Durante la Seconda guerra mondiale molti criminali ebbero la possibilità di uscire dai lager per arruolarsi nell’esercito, dove erano ricattabili e potevano fungere anche da informatori della polizia. Si può dire che da quel momento cominciò la collaborazione organica tra la criminalità organizzata e il regime sovietico che proseguirà nell’èra brezneviana, cominciando via via ad assumere anche connotati economici.
Il salto di qualità, tuttavia, sarà compiuto dalla malavita russa con le privatizzazioni iniziate sotto la presidenza di Gorbačëv, col passaggio all’economia di mercato. Sorse una leva di nuovi imprenditori che in gran parte provenivano dai ranghi del Pcus e dal Kgb, ma anche dal mondo della criminalità organizzata. Questa era dotata di risorse finanziarie di dubbia provenienza, ma era detentrice di capitali da investire nelle aziende privatizzate, nella creazione di nuove banche e nella speculazione finanziaria. La serie di crisi politiche e istituzionali successive al 1991 consentì lo sviluppo di reti criminali (anche di clan in concorrenza tra loro) che poterono stringere alleanze e accordi con gli oligarchi dell’economia e i nuovi dirigenti, ex funzionari dei vecchi apparati, bisognosi in forma crescente di protezioni di natura extralegale.

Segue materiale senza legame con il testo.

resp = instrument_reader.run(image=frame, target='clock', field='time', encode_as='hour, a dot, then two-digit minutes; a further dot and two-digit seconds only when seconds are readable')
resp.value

La mafia russa è strutturata in clan alla maniera della camorra, senza una gerarchia sovraordinata, in modo che ogni clan finisce col decidere per conto proprio. La gerarchia esiste invece all’interno del singolo clan, a partire dal boss (avtoritet o pachan), a seguire con i capitani (brigadier), un consigliere anziano (sovietnik) e il contabile (obščak). Ognuna di queste figure svolge precisi compiti nell’organizzazione, sia in relazione all’attività del clan, sia nei rapporti con le istituzioni politiche (cioè con lo Stato di Putin), sia con gli oligarchi, le cui fortune economiche sono spesso di origine malavitosa.